# Activity:
Pick every line from the data below that contains the string "name" and copy it.

# Record extracts:
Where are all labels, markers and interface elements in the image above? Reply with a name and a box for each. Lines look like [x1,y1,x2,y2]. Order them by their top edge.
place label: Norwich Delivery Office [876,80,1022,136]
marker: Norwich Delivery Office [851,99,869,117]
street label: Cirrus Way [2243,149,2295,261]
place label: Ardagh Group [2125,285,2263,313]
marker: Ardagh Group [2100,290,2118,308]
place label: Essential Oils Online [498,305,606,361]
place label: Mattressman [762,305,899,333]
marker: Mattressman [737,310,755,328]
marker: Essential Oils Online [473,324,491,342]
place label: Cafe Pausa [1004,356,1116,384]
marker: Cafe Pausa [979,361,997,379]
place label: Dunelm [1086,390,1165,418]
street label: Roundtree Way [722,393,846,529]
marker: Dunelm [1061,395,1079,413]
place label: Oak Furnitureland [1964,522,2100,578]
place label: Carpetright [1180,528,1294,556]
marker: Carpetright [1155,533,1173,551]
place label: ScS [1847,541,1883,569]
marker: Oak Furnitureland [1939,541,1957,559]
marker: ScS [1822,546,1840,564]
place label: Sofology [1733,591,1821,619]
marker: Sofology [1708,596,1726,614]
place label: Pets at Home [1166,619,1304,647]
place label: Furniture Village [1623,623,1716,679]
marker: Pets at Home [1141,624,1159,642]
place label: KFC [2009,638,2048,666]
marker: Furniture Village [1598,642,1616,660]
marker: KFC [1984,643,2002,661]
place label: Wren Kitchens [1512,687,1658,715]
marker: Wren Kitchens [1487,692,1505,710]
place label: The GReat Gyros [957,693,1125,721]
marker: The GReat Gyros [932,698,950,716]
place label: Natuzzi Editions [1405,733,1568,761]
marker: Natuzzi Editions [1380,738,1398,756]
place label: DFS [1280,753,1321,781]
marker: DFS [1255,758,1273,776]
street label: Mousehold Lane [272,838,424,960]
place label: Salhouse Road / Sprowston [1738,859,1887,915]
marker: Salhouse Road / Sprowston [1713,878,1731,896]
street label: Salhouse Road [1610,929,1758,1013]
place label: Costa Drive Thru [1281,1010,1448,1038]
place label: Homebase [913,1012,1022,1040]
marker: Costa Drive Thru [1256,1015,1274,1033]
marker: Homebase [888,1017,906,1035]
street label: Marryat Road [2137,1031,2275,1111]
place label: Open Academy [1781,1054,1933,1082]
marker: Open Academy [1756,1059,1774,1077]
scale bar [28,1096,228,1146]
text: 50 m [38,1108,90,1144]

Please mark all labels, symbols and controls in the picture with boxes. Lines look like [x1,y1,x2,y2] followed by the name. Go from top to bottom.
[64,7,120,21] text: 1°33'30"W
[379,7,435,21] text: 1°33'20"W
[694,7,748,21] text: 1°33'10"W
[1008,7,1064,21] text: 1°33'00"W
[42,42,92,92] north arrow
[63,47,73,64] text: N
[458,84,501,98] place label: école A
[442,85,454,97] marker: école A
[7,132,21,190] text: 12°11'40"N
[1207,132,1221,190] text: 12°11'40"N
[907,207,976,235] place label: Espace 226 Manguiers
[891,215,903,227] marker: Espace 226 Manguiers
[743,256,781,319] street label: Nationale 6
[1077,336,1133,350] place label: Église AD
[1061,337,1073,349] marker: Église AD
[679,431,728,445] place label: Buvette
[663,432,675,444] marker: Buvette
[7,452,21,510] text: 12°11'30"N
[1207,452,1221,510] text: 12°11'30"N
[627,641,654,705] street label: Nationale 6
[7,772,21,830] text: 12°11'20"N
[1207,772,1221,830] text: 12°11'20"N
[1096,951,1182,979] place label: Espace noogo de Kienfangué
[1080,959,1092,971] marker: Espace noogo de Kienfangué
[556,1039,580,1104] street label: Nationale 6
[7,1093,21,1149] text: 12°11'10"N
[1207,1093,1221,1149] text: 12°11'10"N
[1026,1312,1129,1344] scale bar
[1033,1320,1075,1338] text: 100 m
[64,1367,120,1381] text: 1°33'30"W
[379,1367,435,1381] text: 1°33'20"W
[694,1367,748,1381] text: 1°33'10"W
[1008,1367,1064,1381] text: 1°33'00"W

# Exercise answer:
Where are all labels, markers and interface elements in the image above? Reply with a name and a box for each. Lines look like [x1,y1,x2,y2]. Order them by their top edge.
Please mark all labels, symbols and controls in the picture with boxes. Lines look like [x1,y1,x2,y2] followed by the name. Go from top to bottom.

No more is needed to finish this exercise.